Don't let the web bots fool you

Niall Byrne

'Don't believe the hype." It's a phrase bandied about in many situations when it comes to new music.

Hype used to come from press reviews, hyperbolic magazine articles in the lead up to a release. Now it includes metrics from the world of online. Youtube view counts, Facebook likes, follower numbers on Instagram and Soundcloud plays are all signifiers of the modern music cycle. We're all guilty of it. Hell, I'm referencing the same thing this week.

These numbers impress the industry who are looking for self-starting bands with readymade fan-bases that they can take and market to a larger audience and make money from. These numbers legitimise the content, the new artist in question. We don't want to get left out of the conversation. So we participate in the views so we don't get left behind. But this system can be gamed. That is what we must remember. Sites like Ytview offer Youtube counts, likes, subscribers, comments and more. Fake and real Twitter followers to boost your numbers are offered on SocialFormula. A multitude of sites offer Facebook Likes as a commodity. And Soundcloud? Even that's not immune. Cloud Dominator and Soundcloud Manager are services which claim to increase plays through automatic bot behaviours.
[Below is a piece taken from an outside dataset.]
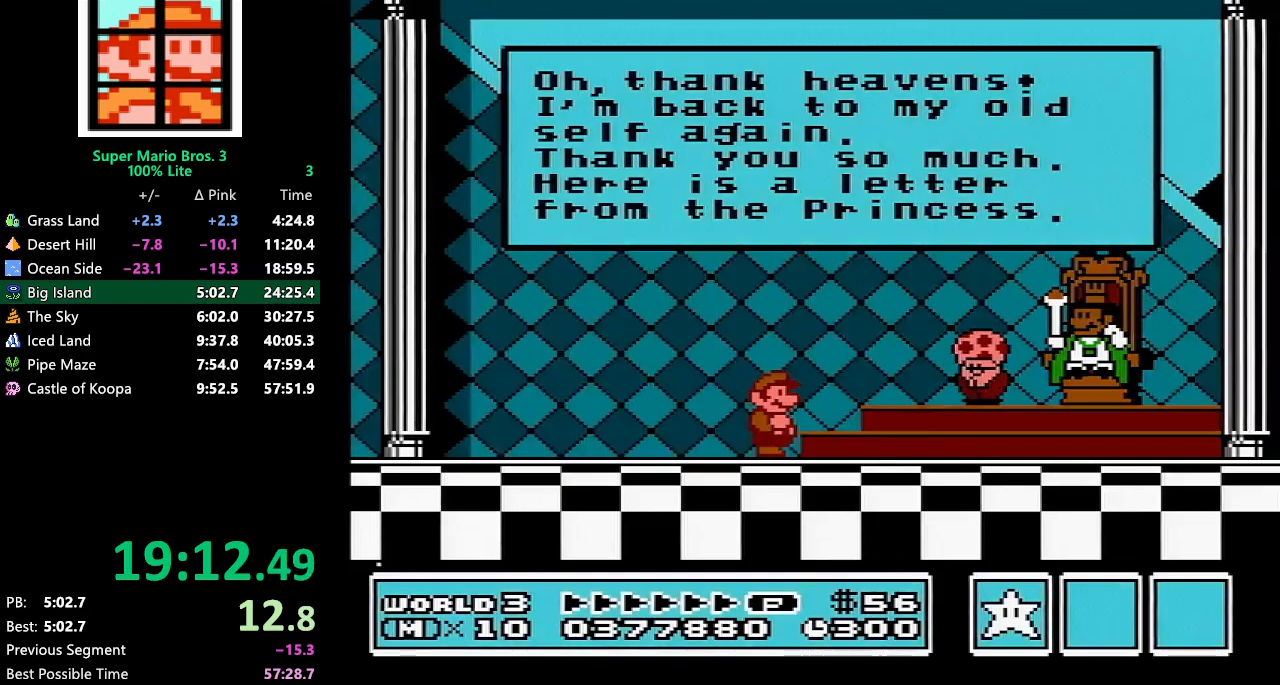
{"buttons": ["A"], "events": [[117, "A", "down"], [150, "A", "up"], [183, "A", "down"], [350, "A", "up"], [417, "A", "down"], [450, "A", "up"], [483, "A", "down"]]}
In April this year, Kevin Ashton showed just how easy it is to dupe people with a Twitter account called Santiago Swallow that utilised a mashup of three different faces for the avatar, cunningly placed a follow tick in the header image and generated tweets using pre-assigned keywords. He then bought followers on and in under 12 hours, Ashton had a score of 754 on Kred, a site which tracks social influence of social media users. Thousands of genuine users followed the account, wondering exactly what was going on. No doubt these tactics have been used to kickstart many a campaign to create a certain level of base activity in order to convince real people of a song or video's virality. It's already happened in Ireland with Jacob Povolotski, a self-proclaimed "meme-troller" who artifically generated millions of views for his terrible rap song Yasha Swag earlier this year. The song was picked up by outlets like who wrote about its popularity.

When it comes to online hype, just remember, trust your ears, your eyes and your brain. It's the art that's the message not the medium. Don't automatically believe the hype.